Download or read book The House of Wisdom written by Jim Al-Khalili and published by Penguin. This book was released on 2011-03-31 with total page 336 pages. Available in PDF, EPUB and Kindle. Book excerpt: A myth-shattering view of the Islamic world's myriad scientific innovations and the role they played in sparking the European Renaissance. Many of the innovations that we think of as hallmarks of Western science had their roots in the Arab world of the middle ages, a period when much of Western Christendom lay in intellectual darkness. Jim al- Khalili, a leading British-Iraqi physicist, resurrects this lost chapter of history, and given current East-West tensions, his book could not be timelier. With transporting detail, al-Khalili places readers in the hothouses of the Arabic Enlightenment, shows how they led to Europe's cultural awakening, and poses the question: Why did the Islamic world enter its own dark age after such a dazzling flowering?

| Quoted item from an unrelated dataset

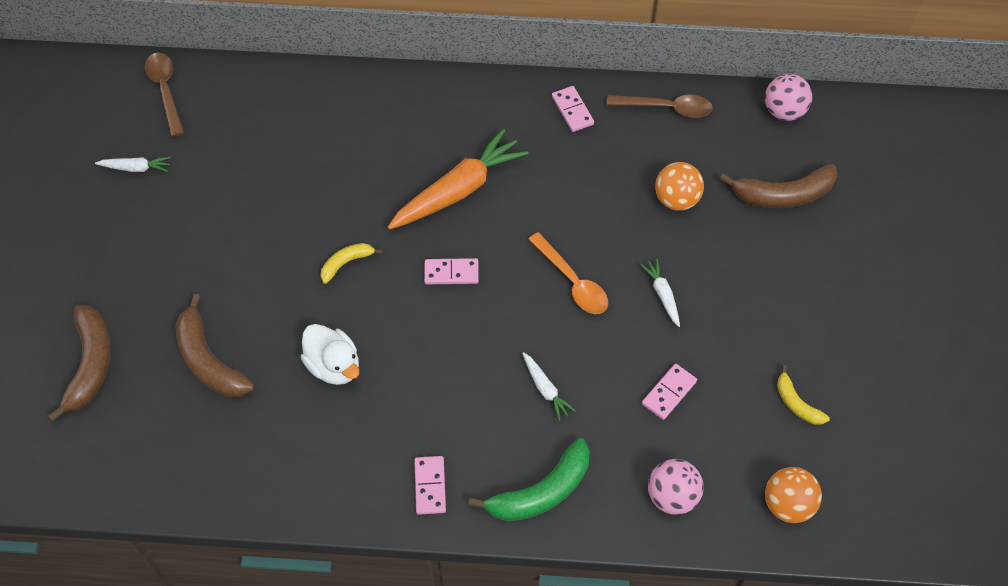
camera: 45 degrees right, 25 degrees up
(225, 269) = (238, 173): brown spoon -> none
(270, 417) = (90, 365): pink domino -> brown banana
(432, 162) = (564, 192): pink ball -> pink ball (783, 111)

Book Routledge Handbook on the Governance of Religious Diversity

Download or read book Routledge Handbook on the Governance of Religious Diversity written by Anna Triandafyllidou and published by Routledge. This book was released on 2020-12-30 with total page 348 pages. Available in PDF, EPUB and Kindle. Book excerpt: This book critically reviews state-religion models and the ways in which different countries manage religious diversity, illuminating different responses to the challenges encountered in accommodating both majorities and minorities. The country cases encompass eight world regions and 23 countries, offering a wealth of research material suitable to support comparative research. Each case is analysed in depth looking at historical trends, current practices, policies, legal norms and institutions. By looking into state-religion relations and governance of religious diversity in regions beyond Europe, we gain insights into predominantly Muslim countries (Egypt, Morocco, Tunisia, Turkey, Indonesia, Malaysia), countries with pronounced historical religious diversity (India and Lebanon) and into a predominantly migrant pluralist nation (Australia). These insights can provide a basis for re-thinking European models and learning from experiences of governing religious diversity in other socio-economic and geopolitical contexts. Key analytical and comparative reflections inform the introduction and concluding chapters. This volume offers a research and study companion to better understand the connection between state-religion relations and the governance of religious diversity in order to inform both policy and research efforts in accommodating religious diversity. Given its accessible language and further readings provided in each chapter, the volume is ideally suited for undergraduate and graduate students. It will also be a valuable resource for researchers working in the wider field of ethnic, migration, religion and citizenship studies.